The question of funding Interstate 73 is the obstacle preventing settlement of the hospitality fee lawsuit brought by Myrtle Beach against Horry County earlier this year.
A proposed settlement agreement that was voted on Monday by the councils of North Myrtle Beach, Myrtle Beach, Surfside Beach, Aynor and Atlantic Beach as well as Horry County Council included a provision that one-third of the proceeds from a continuation of the 1.5% countywide hospitality fee collected by Horry County would be dedicated to funding I-73.
The five municipalities voting approved the agreement. Horry County amended the agreement, which necessitates a reconsideration by the five municipalities. Conway and Loris did not vote.
City of Conway officials said in various media reports over the last day that they have no intention of voting on the amended settlement agreement to the hospitality fee lawsuit proposed by Horry County Council Monday night.
Properly looking out for the interests of its citizens, Conway City Council wants to reserve the right to use any hospitality fee revenue collected within its city limits to meet local needs in accordance with allowable uses of hospitality funds.
The refusal by Conway to vote on the agreement effectively kills the amended settlement agreement since one condition of the amendment was that the cities in the county, less Briarcliff Acres, must unanimously approve the amended agreement.

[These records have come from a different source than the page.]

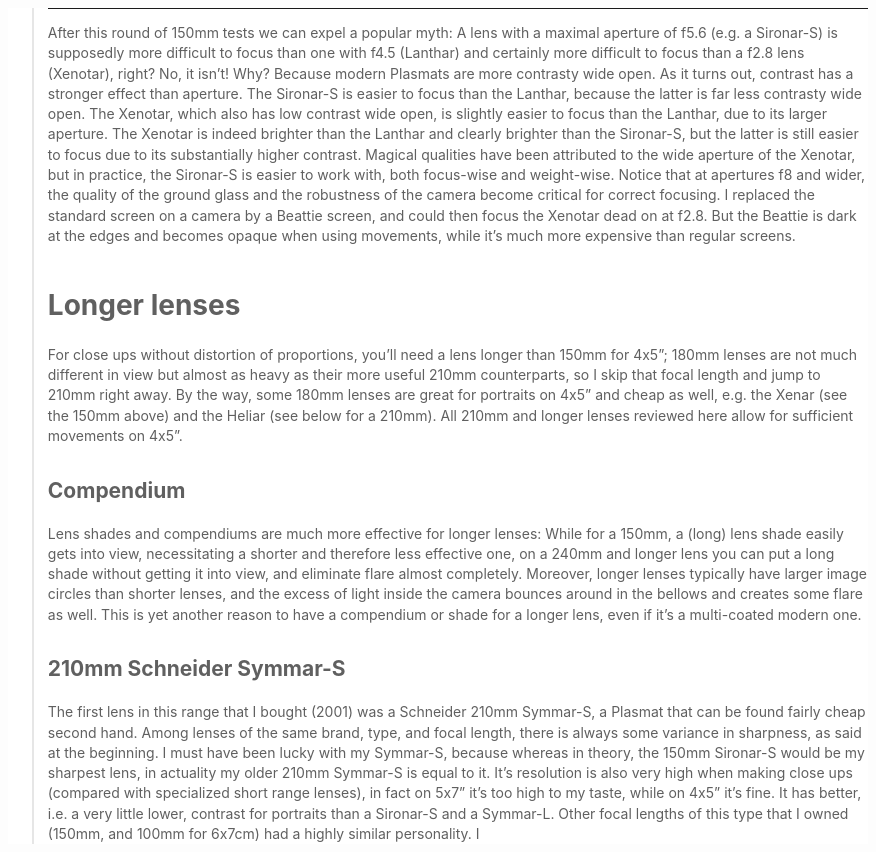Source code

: > ---------------------
>
> After this round of 150mm tests we can expel a popular myth: A lens
> with a maximal aperture of f5.6 (e.g. a Sironar-S) is supposedly more
> difficult to focus than one with f4.5 (Lanthar) and certainly more
> difficult to focus than a f2.8 lens (Xenotar), right? No, it isn’t!
> Why? Because modern Plasmats are more contrasty wide open. As it turns
> out, contrast has a stronger effect than aperture. The Sironar-S is
> easier to focus than the Lanthar, because the latter is far less
> contrasty wide open. The Xenotar, which also has low contrast wide
> open, is slightly easier to focus than the Lanthar, due to its larger
> aperture. The Xenotar is indeed brighter than the Lanthar and clearly
> brighter than the Sironar-S, but the latter is still easier to focus
> due to its substantially higher contrast. Magical qualities have been
> attributed to the wide aperture of the Xenotar, but in practice, the
> Sironar-S is easier to work with, both focus-wise and weight-wise.
> Notice that at apertures f8 and wider, the quality of the ground glass
> and the robustness of the camera become critical for correct focusing.
> I replaced the standard screen on a camera by a Beattie screen, and
> could then focus the Xenotar dead on at f2.8. But the Beattie is dark
> at the edges and becomes opaque when using movements, while it’s much
> more expensive than regular screens.
>
> Longer lenses
> =============
>
> For close ups without distortion of proportions, you’ll need a lens
> longer than 150mm for 4x5”; 180mm lenses are not much different in
> view but almost as heavy as their more useful 210mm counterparts, so I
> skip that focal length and jump to 210mm right away. By the way, some
> 180mm lenses are great for portraits on 4x5” and cheap as well, e.g.
> the Xenar (see the 150mm above) and the Heliar (see below for a
> 210mm). All 210mm and longer lenses reviewed here allow for sufficient
> movements on 4x5”.
>
> Compendium
> ----------
>
> Lens shades and compendiums are much more effective for longer lenses:
> While for a 150mm, a (long) lens shade easily gets into view,
> necessitating a shorter and therefore less effective one, on a 240mm
> and longer lens you can put a long shade without getting it into view,
> and eliminate flare almost completely. Moreover, longer lenses
> typically have larger image circles than shorter lenses, and the
> excess of light inside the camera bounces around in the bellows and
> creates some flare as well. This is yet another reason to have a
> compendium or shade for a longer lens, even if it’s a multi-coated
> modern one.
>
> 210mm Schneider Symmar-S
> ------------------------
>
> The first lens in this range that I bought (2001) was a Schneider
> 210mm Symmar-S, a Plasmat that can be found fairly cheap second hand.
> Among lenses of the same brand, type, and focal length, there is
> always some variance in sharpness, as said at the beginning. I must
> have been lucky with my Symmar-S, because whereas in theory, the 150mm
> Sironar-S would be my sharpest lens, in actuality my older 210mm
> Symmar-S is equal to it. It’s resolution is also very high when making
> close ups (compared with specialized short range lenses), in fact on
> 5x7” it’s too high to my taste, while on 4x5” it’s fine. It has
> better, i.e. a very little lower, contrast for portraits than a
> Sironar-S and a Symmar-L. Other focal lengths of this type that I
> owned (150mm, and 100mm for 6x7cm) had a highly similar personality. I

Myrtle Beach Mayor Brenda Bethune tried to take the high road when the county amended the agreement, but she can’t. It was Bethune who summarily dismissed the county’s offer to settle the dispute in early April, long before attorneys began racking up large bills to continue the lawsuit.
The exact same conditions the county proposed in April became the conditions for settlement voted on Monday night, including the I-73 funding.
Attorneys representing Myrtle Beach negotiated with attorneys representing Horry County with the other municipalities essentially left out of the negotiations. The settlement agreement was presented to those municipalities, essentially as a fait accompli. Conway and Loris chose not to accept and Horry County Council members chose to amend it.